The Octopus That Almost Ate Seattle

Dylan%20Mayer%20holding%20the%20giant%20Pacific%20octopus.jpg
Dylan Mayer holding the giant Pacific octopus

He lunged at the octopus, grabbing one of its eight arms.
It slipped slimily between his fingers, its suckers feeling and tasting his hand. He reached for it again, and again it retreated. Able to squeeze its body through a space as small as a lemon, the octopus was unlikely to succumb to his grip. He poked it with his finger and watched it turn brighter shades of red, until finally, it sprang forward and revealed itself to be a nine-foot wheel charging through the water.

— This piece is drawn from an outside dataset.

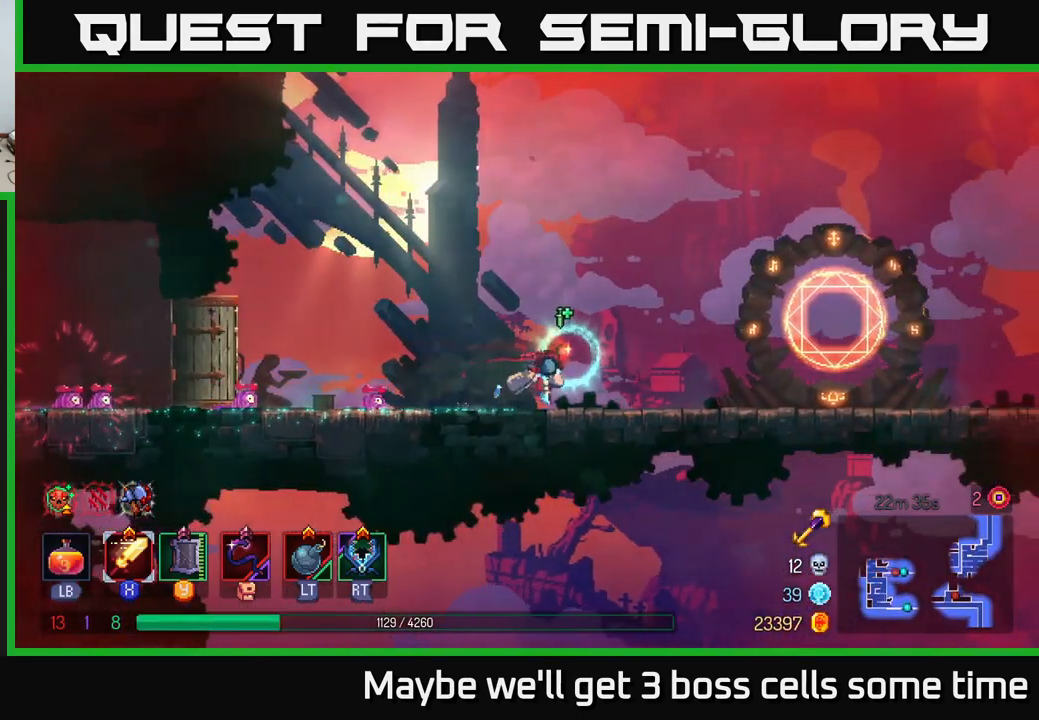
{"buttons": [], "left_stick": "right", "right_stick": "center", "events": []}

The octopus grabbed Mayer where it could, encircling his thigh, spiraling his torso,
its some 1,600 suckers — varying in size from a peppercorn to a pepper mill — latching onto his wet suit and face. It pulled Mayer’s regulator out of his mouth. His adrenaline rising, he punched the creature, and began a wrestling match that would last 25 minutes. - - - NYTimes.com
HT Steve Sailer: iSteve

Posted by gerardvanderleun at October 17, 2013 10:42 PM. This is an entry on the sideblog of American Digest: Check it out.

Your Say

I've seen one of those in the Seattle Aquarium, they are scary huge. I wouldn't care to fight one of those monsters for 25 seconds let alone minutes.

Posted by: Christopher Taylor at October 17, 2013 5:06 PM

Back in Florida I used to keep salt water tanks as a hobby. On a local dive trip I found an abandoned crab pot with an octopus for a resident.

Brought it home and put it in a tank.

They are stupidly strong for their size - mine couldn't have weighed two pounds and I still had to replace the lid with a piece of 3/4" ply weighted down with cinder blocks.

They are incredible hunters, each morning something else was missing from the tank until nothing was left but live rock.

Their eye sight is impressive - they spend as much time watching you as you do them.

They are real particular about the tank furnishings, and will arrange them to their liking. Try to re-organize and they'll put it all right back where they want it.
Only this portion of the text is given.